Bodies in Flow with Drugs: A Case Study of Life Histories of Women Taking Anorectic Agents

Tuesday, 8 July 2025: 15:15
Location: FSE016 (Faculty of Education Sciences (FSE))
Oral Presentation
Jonghun KIM, Seoul National University, South Korea
This study explores the life histories of women who have taken anorectic agents, classified as psychotropic substances in South Korea. It aims to answer the question: "What compels women to exceed the recommended dosage and duration of anorectic agents as imposed by pharmacological institutions?" To address this, I conducted life-history interviews with 10 women who have been taking these agents for more than three years. Using "Bodily Sociology"—an analytical framework synthesizing theories on the body and materiality from Gilles Deleuze, Félix Guattari, Karen Barad, and Bruno Latour—this study conceptualizes human and nonhuman bodies as dynamic entities that transform through encounters, tracing these transformations as "matter-flows." The consumption of anorectic agents is viewed as an event where women's bodies, shaped by decades of experience, intersect with the pharmacological bodies of drugs, which have undergone research, clinical trials, marketing, and even market withdrawal. Women’s bodies do not passively react to drugs, nor are the drugs predetermined in their effects. Rather, through these encounters, both the women's lives and the drugs themselves are transformed, altering the drugs’ meanings and physical effects. Anorectic agents may serve as stimulants, tools to achieve personal goals, or aids in sexual relationships, depending on the life-historical context. Conversely, the drugs reshape women’s lives by reorganizing their routines around medical appointments and prescriptions, while guiding their life trajectories through affective experiences such as pleasure from weight loss and anxiety from dependence. This study contributes to the Sociology of the body and Science Technology Studies by rethinking human and nonhuman bodies and emphasizes that agents are also patients who undergo continuous transformation through intra-actions that can be found amid bodily historical networks.

----

WHAT YOU SHOULD DO:
According to the abstract on women taking anorectic agents, how many women were interviewed, and for how long had they been taking these agents?

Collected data

----

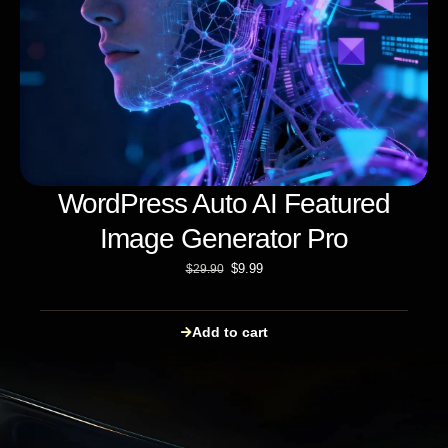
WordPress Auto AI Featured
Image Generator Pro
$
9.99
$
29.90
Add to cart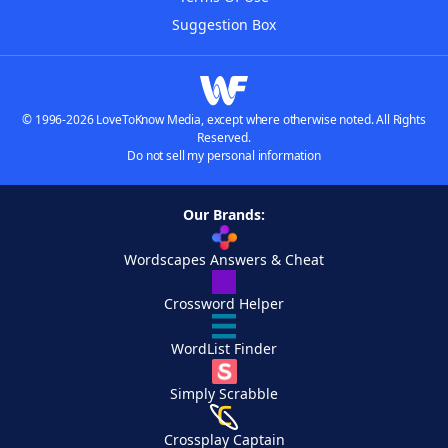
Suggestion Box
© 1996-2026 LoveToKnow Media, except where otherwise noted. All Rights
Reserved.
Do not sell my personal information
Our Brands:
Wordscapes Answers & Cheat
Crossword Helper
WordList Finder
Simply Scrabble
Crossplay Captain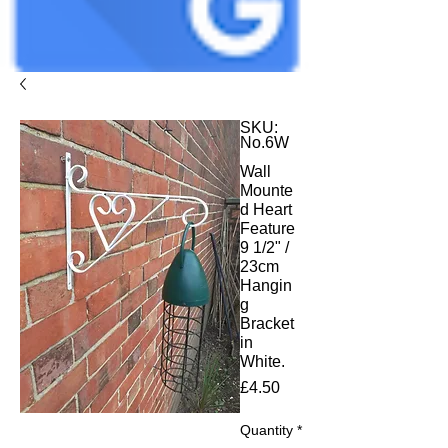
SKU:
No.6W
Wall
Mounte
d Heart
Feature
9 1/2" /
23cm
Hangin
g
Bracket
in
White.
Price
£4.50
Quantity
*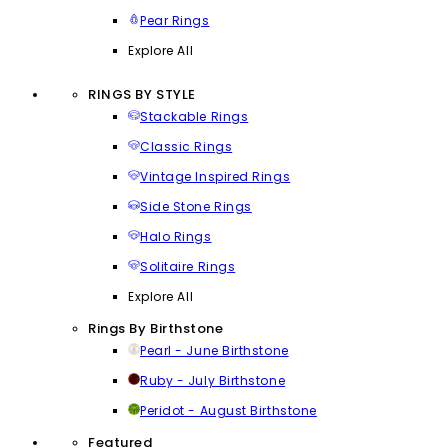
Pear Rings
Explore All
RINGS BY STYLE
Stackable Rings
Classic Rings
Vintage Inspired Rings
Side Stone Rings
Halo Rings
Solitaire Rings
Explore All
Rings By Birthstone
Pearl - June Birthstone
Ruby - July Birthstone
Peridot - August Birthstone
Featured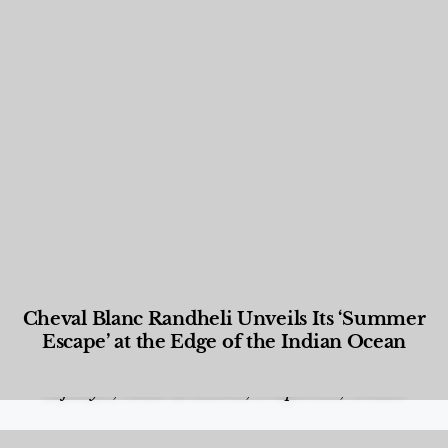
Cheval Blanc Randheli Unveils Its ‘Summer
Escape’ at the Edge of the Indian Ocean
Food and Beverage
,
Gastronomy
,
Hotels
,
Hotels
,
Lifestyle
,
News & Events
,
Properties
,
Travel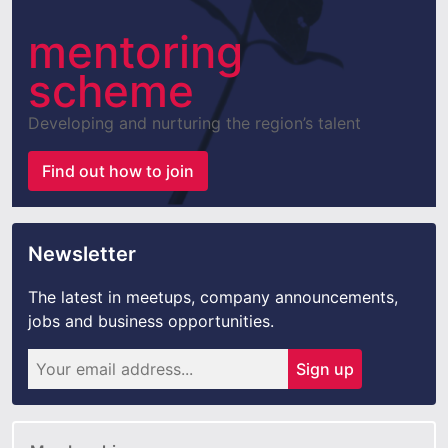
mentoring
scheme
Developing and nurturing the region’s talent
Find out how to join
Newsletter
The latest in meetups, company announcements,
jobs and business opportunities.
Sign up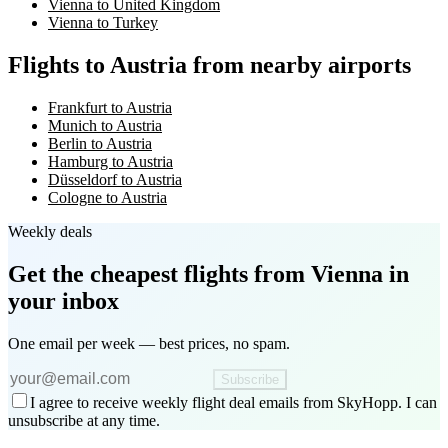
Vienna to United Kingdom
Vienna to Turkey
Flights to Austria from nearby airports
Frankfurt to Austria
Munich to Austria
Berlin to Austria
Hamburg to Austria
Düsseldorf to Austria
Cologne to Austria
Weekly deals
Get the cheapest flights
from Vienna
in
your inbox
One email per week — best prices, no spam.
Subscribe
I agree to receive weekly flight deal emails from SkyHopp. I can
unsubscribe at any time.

----

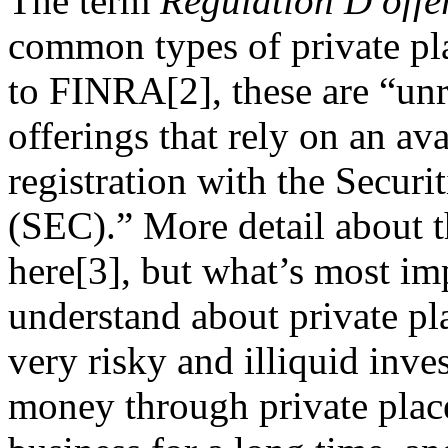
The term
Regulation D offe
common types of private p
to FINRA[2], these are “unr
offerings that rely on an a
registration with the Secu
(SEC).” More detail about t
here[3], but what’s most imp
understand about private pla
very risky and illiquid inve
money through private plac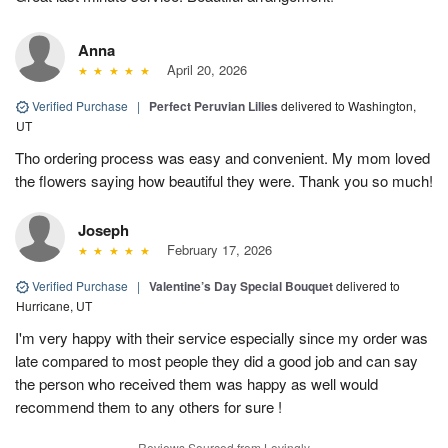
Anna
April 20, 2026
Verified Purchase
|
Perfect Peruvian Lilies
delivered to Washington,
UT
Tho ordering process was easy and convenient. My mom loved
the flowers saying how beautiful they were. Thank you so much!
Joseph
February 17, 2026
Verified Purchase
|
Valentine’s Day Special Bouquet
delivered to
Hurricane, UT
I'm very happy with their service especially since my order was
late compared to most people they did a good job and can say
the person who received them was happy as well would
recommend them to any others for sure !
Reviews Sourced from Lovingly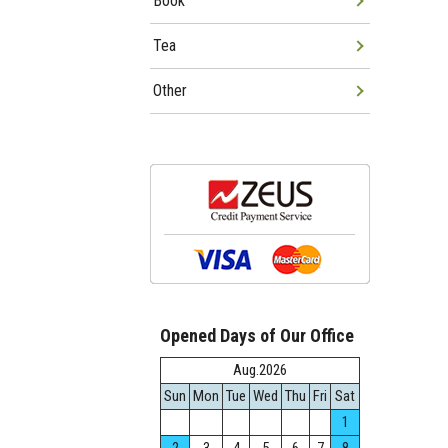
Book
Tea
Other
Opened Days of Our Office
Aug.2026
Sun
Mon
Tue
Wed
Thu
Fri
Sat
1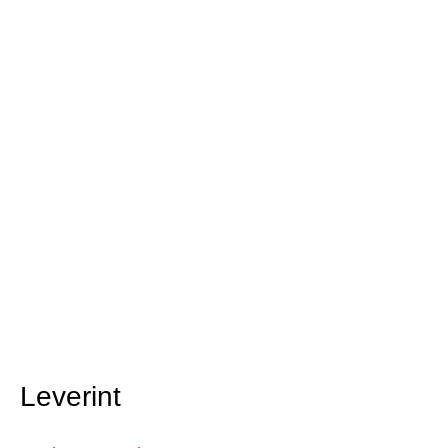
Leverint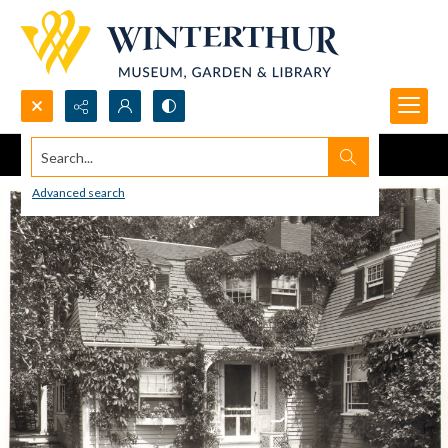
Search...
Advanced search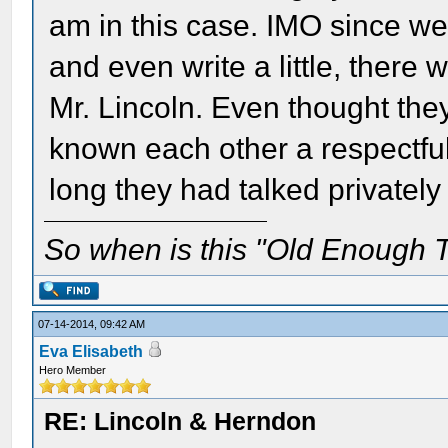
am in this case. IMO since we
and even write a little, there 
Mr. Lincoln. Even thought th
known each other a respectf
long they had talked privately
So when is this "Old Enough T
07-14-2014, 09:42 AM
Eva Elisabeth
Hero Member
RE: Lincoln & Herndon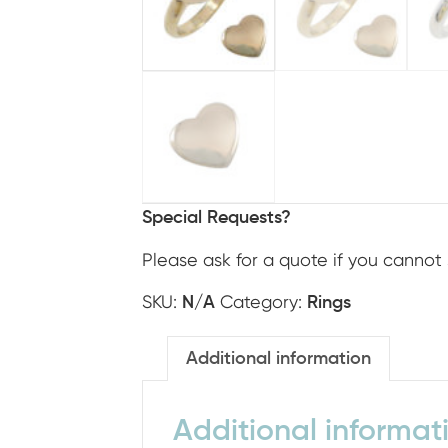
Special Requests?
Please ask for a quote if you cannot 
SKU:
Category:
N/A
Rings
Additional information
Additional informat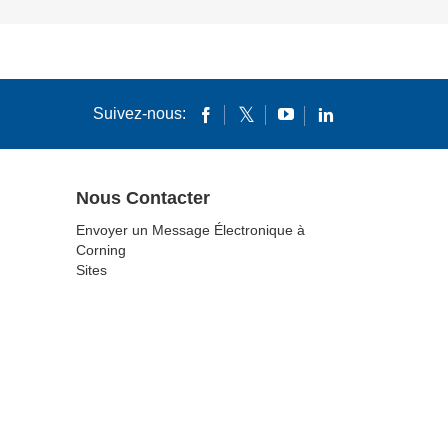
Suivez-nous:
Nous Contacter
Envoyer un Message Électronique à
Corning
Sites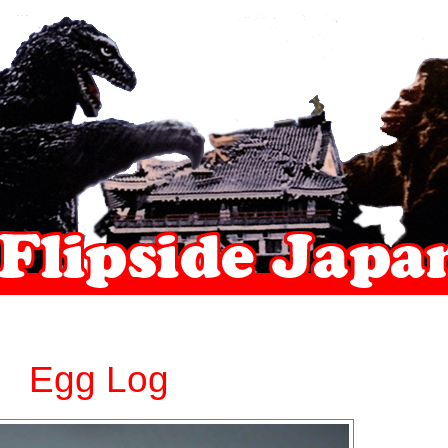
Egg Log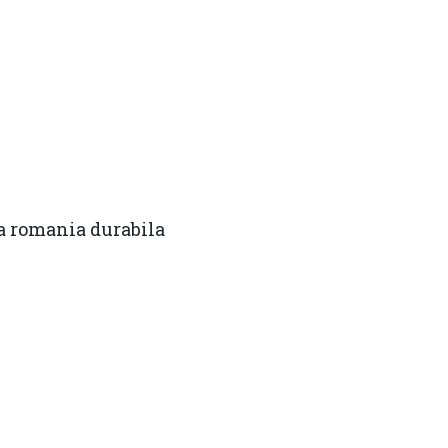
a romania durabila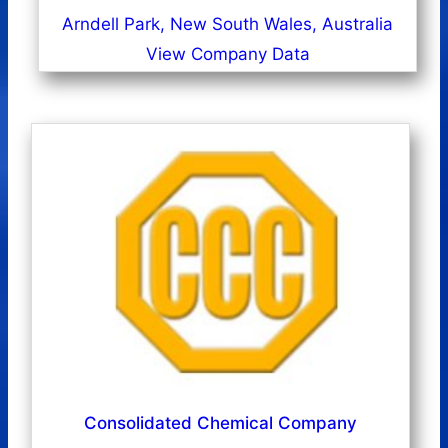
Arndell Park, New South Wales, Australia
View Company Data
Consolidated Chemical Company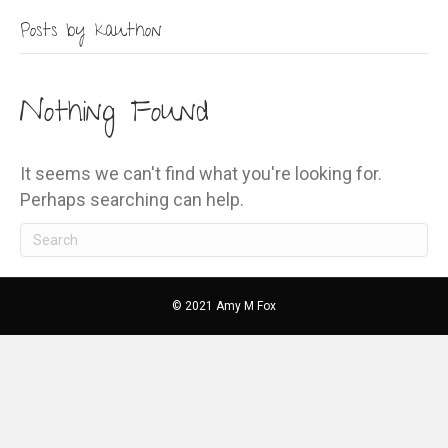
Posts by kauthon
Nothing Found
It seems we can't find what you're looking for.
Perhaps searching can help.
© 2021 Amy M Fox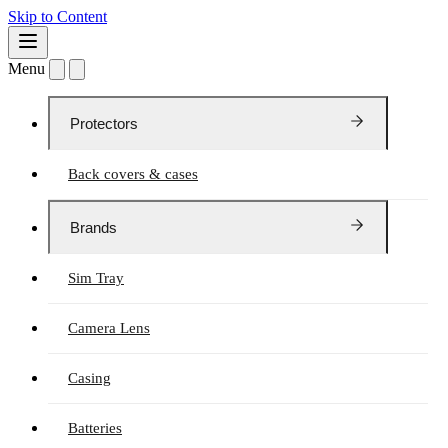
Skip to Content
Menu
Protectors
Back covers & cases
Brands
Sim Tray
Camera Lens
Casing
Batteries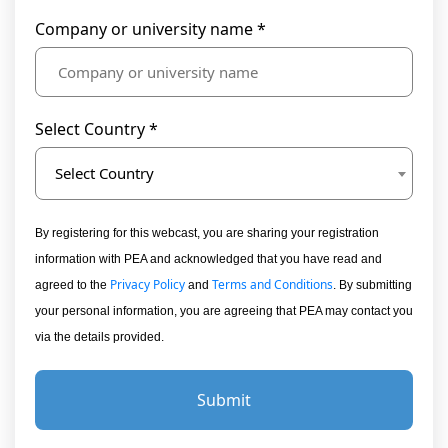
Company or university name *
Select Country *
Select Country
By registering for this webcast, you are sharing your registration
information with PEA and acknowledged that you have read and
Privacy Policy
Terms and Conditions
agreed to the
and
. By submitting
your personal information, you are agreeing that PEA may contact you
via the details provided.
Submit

----

WRITTEN RESPONSE:
Ten women, each of whom had been taking the agents for more than three years.